I would just like to acknowledge all the hard graft the BERU group have put in, contacting rarer call areas (GI0RTN), helping the team captains build up their teams (G3LET), answering the inevitable questions on rules etc, (G3VQO) and the many individuals across the Commonwealth who take part to make the event such a big success and not forgetting Paul EI5DI, our medal sponsor.


12m

Wow just amazing pile ups, but quite short lived for the most part, still a sign of things to come on 10 and 12 in the next few years.


160m

And what about 160, Robbie asked (begged? but not bribed(!)) me to try and do something. In the event I added 20m to the sloping wire on the 80m inv L and extended the north pointing radial also by 20m. When I checked this on the miniVNA this gave a resonance at 1800 - pretty well the best I could do. Extending the radial by 20m brought the end very close to the steep face of the cliff. I was struck immediately how quiet it was (there are no overhead power lines in that part of Saline Point.). A tentative CQ an 1820 brought a chatty QSO with Pete, K3ZM. followed by a series of shorter and shorter Qs with other topbanders as the news spread that J6 was active. EI7BA was just an amazing signal. At 0210 I managed the QSO with Robbie - he was a genuine 57/99 and what I had thought was going to be a struggle was in the end rather easy. Later on the second 160m night with Robbie having alerted CDXC I managed Qs with GM0GAV, MD0CCE, G3PQA, G3WPH, G3UJE and other EUs and lots of US stations. I realise that my signal was probably pretty weak but for such a simple, last minute, set up it was a very successful attempt. Next year we may be able to do much better.
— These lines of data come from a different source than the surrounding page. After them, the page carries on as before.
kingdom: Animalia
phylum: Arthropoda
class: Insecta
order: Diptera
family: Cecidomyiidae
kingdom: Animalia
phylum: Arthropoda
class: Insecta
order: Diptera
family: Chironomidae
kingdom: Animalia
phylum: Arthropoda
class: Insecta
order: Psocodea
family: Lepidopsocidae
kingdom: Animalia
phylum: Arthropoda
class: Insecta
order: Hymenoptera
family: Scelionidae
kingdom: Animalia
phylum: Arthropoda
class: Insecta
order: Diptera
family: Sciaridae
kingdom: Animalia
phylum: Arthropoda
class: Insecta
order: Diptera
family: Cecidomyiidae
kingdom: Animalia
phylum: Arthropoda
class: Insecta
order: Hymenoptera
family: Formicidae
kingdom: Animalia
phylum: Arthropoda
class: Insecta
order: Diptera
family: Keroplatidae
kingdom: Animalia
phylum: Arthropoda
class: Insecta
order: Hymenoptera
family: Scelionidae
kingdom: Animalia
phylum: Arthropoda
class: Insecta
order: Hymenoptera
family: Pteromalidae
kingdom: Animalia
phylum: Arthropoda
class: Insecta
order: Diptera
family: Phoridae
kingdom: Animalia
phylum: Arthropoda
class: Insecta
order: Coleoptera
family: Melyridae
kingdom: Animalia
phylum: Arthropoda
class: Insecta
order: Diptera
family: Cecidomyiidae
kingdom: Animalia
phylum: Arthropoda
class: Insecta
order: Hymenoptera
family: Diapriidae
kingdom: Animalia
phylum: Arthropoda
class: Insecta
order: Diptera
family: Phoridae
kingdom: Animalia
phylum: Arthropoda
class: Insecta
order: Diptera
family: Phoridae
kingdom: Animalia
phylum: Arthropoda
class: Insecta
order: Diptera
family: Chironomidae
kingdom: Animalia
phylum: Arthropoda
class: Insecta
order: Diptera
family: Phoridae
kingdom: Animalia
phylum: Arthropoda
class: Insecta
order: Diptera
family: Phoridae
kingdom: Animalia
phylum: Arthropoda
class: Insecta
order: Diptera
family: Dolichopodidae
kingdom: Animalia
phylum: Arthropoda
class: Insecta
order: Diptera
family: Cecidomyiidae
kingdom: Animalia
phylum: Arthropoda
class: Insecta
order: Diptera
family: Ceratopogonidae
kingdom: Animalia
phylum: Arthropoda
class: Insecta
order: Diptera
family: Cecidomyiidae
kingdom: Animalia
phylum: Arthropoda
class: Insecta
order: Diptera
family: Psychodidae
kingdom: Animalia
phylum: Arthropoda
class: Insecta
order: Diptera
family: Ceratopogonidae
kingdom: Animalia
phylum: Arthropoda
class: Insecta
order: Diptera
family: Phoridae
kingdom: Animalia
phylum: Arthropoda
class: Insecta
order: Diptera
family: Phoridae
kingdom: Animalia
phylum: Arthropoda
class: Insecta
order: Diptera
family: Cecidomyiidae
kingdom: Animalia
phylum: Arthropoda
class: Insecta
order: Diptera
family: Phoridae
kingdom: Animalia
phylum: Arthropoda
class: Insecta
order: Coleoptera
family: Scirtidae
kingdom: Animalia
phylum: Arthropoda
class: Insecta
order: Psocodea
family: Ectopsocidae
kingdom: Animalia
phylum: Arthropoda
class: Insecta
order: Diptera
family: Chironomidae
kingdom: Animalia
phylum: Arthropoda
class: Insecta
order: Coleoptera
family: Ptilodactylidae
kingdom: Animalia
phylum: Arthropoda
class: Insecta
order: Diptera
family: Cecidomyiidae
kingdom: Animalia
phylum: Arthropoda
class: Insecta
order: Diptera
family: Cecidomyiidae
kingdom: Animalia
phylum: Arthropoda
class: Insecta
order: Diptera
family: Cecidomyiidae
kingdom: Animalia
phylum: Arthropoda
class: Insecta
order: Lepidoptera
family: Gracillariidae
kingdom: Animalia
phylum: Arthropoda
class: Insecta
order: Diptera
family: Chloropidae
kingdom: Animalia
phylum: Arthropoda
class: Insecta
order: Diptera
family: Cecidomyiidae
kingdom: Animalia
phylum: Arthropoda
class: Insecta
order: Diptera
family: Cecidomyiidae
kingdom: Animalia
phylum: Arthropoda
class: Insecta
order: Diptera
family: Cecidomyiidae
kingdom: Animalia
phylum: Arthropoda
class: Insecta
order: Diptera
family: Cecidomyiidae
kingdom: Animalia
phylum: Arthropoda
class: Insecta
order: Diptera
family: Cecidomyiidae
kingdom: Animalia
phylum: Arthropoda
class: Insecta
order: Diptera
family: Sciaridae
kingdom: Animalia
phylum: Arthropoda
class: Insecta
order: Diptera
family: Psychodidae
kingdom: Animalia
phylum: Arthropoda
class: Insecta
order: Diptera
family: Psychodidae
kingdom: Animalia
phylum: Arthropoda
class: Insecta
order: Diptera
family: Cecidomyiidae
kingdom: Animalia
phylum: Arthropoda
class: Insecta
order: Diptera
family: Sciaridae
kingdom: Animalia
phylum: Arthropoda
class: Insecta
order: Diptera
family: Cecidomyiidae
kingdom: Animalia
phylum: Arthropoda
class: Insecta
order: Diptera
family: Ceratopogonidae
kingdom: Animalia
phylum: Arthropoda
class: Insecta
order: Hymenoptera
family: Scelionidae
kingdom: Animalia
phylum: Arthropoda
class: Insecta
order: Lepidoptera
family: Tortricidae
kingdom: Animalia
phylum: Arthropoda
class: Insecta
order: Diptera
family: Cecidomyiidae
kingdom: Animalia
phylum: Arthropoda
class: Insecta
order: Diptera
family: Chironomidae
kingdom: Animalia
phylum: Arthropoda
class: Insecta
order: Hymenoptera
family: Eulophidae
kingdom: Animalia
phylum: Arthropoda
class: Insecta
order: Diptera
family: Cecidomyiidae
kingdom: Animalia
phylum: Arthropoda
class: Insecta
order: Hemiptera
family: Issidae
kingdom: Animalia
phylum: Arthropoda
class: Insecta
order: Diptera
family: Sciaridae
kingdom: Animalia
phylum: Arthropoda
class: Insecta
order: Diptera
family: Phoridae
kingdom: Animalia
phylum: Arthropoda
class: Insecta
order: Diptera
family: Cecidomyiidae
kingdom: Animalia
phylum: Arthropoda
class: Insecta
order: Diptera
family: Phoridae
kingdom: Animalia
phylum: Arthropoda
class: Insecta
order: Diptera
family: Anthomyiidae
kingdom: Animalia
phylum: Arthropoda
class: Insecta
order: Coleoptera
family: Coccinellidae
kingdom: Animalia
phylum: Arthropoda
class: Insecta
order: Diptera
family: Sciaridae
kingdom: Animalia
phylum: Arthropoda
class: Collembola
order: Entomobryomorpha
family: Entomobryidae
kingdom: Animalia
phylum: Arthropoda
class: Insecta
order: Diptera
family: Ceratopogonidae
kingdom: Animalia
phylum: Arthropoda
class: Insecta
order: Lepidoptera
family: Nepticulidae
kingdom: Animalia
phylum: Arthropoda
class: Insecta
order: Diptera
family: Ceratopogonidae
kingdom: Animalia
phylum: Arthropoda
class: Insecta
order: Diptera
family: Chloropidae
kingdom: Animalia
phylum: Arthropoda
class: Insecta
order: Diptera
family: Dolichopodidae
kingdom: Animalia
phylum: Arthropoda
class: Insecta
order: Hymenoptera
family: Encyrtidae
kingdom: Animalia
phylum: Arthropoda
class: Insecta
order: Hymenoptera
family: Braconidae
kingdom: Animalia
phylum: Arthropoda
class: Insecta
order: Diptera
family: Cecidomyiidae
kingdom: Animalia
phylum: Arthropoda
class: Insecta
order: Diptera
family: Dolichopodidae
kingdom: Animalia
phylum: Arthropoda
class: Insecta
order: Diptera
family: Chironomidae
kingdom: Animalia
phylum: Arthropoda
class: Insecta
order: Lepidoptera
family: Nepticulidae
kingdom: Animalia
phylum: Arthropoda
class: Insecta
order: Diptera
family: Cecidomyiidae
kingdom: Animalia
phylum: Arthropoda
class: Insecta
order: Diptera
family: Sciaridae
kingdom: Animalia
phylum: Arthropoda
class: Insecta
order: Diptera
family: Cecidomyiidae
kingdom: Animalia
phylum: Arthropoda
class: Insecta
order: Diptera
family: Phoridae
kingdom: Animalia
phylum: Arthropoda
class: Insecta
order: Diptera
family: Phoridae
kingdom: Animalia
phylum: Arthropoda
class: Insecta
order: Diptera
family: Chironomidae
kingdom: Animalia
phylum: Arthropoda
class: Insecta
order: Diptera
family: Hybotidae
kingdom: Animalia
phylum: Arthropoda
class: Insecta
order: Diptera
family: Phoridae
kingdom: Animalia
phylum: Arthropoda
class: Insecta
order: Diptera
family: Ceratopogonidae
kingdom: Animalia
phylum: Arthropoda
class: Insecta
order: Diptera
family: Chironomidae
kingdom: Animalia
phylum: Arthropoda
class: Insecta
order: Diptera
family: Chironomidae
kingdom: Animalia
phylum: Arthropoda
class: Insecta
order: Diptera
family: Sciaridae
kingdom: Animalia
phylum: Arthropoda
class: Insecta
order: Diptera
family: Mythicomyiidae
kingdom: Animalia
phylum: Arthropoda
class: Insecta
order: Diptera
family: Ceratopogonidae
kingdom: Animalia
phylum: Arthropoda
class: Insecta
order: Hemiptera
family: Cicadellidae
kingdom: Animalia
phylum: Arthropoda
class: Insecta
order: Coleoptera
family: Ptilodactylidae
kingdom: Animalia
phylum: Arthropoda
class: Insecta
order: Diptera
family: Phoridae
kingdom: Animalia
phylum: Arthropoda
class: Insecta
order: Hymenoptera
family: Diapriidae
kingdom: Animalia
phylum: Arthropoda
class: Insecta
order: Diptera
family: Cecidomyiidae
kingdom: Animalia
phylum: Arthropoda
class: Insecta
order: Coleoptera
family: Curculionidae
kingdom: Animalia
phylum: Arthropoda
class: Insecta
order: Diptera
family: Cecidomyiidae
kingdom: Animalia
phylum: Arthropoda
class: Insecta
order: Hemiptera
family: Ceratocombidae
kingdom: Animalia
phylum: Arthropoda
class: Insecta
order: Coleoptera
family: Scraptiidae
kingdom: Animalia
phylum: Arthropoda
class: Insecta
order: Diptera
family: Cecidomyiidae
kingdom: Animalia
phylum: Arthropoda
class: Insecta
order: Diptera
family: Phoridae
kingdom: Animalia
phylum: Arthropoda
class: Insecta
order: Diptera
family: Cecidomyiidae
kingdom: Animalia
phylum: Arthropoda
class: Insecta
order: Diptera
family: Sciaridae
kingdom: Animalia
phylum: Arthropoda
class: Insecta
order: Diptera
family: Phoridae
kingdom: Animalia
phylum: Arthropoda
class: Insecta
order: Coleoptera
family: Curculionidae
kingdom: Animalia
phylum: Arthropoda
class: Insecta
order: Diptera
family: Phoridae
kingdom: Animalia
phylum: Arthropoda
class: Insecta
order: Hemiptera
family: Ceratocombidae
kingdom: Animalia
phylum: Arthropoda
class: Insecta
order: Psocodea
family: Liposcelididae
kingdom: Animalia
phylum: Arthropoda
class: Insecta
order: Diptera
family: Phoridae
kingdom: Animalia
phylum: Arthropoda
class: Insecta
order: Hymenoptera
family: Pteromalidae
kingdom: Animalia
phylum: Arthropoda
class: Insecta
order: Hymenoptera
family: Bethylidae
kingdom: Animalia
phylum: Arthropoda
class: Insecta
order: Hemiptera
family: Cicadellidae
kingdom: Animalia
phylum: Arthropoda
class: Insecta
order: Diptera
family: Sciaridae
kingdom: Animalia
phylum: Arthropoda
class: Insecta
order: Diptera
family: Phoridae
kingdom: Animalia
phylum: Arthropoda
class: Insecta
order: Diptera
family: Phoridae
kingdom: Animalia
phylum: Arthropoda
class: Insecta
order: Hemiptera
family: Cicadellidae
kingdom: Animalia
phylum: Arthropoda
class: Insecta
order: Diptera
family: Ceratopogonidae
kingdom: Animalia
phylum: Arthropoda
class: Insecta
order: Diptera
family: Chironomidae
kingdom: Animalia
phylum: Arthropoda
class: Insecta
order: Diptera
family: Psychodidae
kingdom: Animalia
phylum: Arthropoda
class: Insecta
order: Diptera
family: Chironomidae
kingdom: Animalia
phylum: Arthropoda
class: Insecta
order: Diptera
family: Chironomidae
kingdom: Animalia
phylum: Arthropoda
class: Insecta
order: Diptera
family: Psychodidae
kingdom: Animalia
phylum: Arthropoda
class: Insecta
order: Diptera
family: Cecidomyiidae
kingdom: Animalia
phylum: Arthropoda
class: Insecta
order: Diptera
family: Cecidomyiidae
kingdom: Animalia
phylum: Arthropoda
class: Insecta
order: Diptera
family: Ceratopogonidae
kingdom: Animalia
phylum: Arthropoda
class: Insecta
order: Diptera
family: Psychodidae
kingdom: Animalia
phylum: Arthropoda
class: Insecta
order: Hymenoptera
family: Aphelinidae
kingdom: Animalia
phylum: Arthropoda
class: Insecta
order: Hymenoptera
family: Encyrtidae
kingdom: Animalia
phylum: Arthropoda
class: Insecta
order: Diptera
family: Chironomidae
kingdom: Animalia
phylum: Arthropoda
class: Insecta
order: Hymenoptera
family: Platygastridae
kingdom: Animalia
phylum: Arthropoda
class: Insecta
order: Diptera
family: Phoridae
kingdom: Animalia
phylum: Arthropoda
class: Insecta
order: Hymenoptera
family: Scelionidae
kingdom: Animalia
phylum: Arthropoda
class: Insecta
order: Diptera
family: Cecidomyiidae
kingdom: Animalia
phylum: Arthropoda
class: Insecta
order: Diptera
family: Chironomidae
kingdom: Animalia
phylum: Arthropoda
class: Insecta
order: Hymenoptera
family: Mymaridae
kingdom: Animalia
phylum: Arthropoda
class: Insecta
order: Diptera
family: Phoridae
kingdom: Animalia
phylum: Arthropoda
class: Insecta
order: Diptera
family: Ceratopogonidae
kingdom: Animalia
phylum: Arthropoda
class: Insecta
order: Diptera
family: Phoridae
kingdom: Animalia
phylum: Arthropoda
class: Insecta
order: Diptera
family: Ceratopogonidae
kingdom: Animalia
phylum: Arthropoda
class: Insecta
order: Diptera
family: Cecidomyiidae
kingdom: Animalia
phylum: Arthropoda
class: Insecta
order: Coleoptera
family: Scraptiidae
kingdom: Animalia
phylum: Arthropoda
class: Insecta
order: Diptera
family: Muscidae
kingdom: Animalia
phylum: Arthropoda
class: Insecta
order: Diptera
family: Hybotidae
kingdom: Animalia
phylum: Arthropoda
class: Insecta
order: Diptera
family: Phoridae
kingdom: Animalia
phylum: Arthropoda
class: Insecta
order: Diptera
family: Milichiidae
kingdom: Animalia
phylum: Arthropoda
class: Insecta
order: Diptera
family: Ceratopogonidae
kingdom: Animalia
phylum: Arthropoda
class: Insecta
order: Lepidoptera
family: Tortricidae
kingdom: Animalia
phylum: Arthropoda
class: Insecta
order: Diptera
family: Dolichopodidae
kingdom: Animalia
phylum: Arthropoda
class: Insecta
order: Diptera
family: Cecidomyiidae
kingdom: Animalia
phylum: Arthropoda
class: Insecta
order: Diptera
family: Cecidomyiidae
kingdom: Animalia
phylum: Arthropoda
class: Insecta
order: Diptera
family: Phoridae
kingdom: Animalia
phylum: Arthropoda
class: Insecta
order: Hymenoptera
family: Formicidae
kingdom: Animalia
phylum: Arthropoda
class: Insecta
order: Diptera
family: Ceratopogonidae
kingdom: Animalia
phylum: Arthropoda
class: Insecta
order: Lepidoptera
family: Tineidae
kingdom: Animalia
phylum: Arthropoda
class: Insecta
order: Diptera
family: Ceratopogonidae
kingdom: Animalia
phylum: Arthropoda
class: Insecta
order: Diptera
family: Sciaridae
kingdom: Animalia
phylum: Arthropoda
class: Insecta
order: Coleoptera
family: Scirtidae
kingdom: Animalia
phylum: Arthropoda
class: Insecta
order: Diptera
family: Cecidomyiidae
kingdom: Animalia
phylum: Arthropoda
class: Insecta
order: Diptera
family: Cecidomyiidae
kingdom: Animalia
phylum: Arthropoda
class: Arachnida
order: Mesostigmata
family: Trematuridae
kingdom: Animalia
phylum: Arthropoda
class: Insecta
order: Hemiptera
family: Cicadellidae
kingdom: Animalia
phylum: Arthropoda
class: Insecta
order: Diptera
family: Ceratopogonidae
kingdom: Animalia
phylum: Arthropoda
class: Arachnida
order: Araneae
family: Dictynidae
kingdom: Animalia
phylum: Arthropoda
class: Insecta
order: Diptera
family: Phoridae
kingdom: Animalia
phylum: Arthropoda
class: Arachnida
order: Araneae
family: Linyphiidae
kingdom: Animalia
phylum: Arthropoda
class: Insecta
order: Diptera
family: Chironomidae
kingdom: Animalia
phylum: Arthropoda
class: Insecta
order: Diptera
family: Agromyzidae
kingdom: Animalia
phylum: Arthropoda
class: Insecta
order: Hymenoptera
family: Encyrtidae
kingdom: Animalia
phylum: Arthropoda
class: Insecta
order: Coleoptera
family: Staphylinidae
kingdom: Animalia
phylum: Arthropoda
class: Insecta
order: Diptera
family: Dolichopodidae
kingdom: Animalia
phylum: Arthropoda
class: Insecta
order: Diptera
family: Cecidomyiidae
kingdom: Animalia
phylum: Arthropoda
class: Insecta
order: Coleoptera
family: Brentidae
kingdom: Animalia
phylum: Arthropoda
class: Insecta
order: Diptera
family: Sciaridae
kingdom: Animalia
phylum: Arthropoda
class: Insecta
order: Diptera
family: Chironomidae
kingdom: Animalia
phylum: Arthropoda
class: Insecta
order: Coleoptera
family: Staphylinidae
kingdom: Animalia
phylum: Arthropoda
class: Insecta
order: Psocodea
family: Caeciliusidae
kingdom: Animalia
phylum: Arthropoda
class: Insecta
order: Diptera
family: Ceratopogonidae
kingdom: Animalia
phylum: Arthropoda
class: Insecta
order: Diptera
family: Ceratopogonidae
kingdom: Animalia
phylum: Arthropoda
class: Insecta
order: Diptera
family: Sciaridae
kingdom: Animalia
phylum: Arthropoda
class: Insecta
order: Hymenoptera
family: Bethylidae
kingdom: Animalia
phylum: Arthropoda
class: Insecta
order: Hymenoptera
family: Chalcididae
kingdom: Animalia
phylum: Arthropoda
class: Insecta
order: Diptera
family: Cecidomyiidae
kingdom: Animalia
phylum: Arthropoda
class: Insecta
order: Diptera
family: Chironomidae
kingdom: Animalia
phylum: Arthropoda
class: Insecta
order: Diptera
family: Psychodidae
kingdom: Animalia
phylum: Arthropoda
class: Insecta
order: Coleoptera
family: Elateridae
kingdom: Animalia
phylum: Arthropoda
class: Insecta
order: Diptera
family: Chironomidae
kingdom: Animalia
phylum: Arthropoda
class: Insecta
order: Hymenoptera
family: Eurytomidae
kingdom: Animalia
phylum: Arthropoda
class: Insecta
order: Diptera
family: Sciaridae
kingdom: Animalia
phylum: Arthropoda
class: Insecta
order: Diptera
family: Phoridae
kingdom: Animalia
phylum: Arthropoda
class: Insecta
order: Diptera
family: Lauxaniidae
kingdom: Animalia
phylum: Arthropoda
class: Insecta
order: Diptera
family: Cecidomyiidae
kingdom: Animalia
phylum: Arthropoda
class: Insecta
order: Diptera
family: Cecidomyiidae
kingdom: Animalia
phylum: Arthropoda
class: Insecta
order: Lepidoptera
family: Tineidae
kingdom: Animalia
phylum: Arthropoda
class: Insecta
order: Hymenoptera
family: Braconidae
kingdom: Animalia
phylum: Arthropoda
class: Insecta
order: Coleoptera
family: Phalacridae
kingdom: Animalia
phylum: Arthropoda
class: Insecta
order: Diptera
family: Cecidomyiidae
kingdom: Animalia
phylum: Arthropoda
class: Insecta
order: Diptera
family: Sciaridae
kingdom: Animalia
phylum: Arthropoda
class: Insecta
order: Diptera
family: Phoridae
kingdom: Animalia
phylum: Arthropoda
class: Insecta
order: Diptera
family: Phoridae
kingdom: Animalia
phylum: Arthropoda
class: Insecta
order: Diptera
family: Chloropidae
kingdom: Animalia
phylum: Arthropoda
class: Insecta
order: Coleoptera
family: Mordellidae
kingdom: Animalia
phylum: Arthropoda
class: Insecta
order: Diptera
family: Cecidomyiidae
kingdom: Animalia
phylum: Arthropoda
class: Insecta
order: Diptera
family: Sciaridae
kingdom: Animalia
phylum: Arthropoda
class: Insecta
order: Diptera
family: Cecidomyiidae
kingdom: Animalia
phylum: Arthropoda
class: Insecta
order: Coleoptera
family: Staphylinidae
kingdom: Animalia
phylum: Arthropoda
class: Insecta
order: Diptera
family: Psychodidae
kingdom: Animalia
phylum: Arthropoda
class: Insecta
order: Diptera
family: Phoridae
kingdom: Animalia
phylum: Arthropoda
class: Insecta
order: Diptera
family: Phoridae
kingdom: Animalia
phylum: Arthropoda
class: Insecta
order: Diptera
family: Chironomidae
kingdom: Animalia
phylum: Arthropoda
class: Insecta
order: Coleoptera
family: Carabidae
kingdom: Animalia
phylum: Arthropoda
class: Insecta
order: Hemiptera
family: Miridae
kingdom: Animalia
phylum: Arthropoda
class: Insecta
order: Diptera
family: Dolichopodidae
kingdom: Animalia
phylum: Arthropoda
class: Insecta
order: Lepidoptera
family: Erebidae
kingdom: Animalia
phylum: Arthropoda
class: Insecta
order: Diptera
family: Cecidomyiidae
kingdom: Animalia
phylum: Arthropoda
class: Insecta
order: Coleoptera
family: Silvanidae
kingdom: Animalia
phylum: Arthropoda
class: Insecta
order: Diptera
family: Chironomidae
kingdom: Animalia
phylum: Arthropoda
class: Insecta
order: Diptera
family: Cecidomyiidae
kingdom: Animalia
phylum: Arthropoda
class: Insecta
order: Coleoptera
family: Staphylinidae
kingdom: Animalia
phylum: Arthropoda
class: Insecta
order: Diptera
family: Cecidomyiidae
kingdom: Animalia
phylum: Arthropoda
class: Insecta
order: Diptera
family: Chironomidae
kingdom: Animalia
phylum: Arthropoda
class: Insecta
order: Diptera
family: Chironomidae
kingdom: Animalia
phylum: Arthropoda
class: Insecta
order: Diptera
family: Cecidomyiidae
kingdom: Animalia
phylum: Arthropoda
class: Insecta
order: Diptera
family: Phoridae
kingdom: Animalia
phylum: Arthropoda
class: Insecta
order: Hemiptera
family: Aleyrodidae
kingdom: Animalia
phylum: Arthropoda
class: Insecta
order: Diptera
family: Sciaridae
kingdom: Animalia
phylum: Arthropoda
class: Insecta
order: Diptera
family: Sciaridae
Anyway I have an email to prove that Robbie will stand me a beer sometime - you can be sure I will be holding him to that.


Overall

Rosemary and I made a good choice - a super hotel for the first chill out and decompression week on the beach and a great site for continued relaxation and some radio in the second week. We plan to return in 2011. My heartfelt thanks to the authorities in St Lucia for the licence. We have reserved the cottage for 2011 so see you all then.